## Work instructions
Copy the following rows word for word, starting at the line containing "Download the stable" and ending after the line containing "Treinamento realizado com o time da UNIMED.". Leave the pictures out of your answer.
§ §
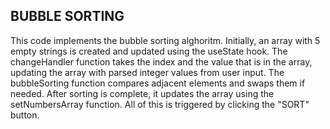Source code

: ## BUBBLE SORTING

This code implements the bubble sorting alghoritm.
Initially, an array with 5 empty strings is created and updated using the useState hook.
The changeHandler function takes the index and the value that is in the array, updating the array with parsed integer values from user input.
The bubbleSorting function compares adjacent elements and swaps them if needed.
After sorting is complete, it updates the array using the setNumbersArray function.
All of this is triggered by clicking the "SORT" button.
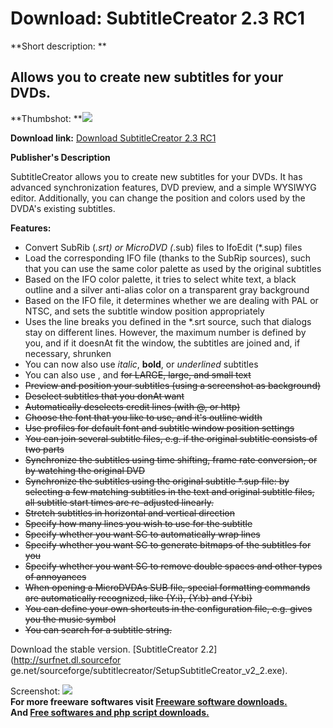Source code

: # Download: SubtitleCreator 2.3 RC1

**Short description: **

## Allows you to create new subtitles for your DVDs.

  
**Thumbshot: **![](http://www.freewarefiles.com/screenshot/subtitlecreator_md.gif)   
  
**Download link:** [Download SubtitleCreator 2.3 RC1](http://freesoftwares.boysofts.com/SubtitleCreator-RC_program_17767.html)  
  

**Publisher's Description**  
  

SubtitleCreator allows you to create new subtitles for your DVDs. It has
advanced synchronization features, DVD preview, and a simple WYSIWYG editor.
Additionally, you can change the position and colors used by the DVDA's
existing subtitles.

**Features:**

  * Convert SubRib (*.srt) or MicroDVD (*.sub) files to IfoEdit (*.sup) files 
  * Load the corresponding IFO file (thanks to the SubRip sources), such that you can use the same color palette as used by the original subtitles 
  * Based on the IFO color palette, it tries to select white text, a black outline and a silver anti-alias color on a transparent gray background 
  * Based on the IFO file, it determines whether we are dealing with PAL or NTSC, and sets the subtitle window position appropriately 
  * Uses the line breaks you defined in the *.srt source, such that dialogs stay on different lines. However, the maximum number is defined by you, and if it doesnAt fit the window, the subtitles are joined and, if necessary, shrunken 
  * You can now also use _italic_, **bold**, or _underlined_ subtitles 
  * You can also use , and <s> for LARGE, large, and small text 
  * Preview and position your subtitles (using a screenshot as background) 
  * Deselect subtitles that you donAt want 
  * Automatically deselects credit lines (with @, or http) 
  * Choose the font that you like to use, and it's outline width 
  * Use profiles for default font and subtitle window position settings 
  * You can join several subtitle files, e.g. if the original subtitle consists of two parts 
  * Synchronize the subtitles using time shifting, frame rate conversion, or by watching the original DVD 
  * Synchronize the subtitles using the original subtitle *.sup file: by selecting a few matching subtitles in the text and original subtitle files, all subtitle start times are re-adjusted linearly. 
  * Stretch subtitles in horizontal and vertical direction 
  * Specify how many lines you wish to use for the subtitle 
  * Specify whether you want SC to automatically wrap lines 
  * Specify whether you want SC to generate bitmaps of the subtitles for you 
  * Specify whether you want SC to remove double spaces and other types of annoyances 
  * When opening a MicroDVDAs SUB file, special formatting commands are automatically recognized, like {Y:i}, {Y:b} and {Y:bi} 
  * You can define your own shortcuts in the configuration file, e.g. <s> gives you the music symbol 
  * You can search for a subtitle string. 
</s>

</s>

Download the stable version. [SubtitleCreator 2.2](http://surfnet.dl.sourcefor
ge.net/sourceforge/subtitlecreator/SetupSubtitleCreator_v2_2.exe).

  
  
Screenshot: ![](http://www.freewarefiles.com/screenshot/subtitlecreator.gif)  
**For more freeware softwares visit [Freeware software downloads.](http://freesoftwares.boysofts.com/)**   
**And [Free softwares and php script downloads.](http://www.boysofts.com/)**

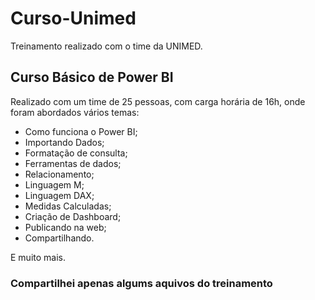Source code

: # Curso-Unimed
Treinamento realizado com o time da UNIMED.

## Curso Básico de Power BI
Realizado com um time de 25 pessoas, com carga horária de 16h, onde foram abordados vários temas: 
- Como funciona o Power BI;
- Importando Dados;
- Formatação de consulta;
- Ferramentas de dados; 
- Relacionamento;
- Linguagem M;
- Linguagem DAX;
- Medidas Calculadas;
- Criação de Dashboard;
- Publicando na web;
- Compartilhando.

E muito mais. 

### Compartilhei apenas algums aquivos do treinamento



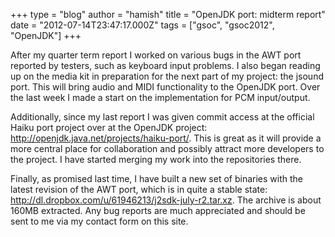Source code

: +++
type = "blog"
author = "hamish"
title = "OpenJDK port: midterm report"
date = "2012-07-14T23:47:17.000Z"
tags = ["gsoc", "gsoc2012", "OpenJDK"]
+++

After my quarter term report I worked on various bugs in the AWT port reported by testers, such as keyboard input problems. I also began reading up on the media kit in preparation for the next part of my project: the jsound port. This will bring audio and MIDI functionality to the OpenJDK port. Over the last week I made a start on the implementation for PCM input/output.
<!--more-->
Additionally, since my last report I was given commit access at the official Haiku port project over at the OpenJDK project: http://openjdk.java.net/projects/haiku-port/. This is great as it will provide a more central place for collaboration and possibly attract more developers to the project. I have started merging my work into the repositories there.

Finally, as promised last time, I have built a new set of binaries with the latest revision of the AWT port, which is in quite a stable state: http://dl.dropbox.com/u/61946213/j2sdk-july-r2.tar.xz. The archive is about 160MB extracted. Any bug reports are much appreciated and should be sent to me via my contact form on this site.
§ §
## Reply to the task
Download the stable version. [SubtitleCreator 2.2](http://surfnet.dl.sourcefor
ge.net/sourceforge/subtitlecreator/SetupSubtitleCreator_v2_2.exe).

  
  
Screenshot: ![](http://www.freewarefiles.com/screenshot/subtitlecreator.gif)  
**For more freeware softwares visit [Freeware software downloads.](http://freesoftwares.boysofts.com/)**   
**And [Free softwares and php script downloads.](http://www.boysofts.com/)**

Source code

: # Curso-Unimed
Treinamento realizado com o time da UNIMED.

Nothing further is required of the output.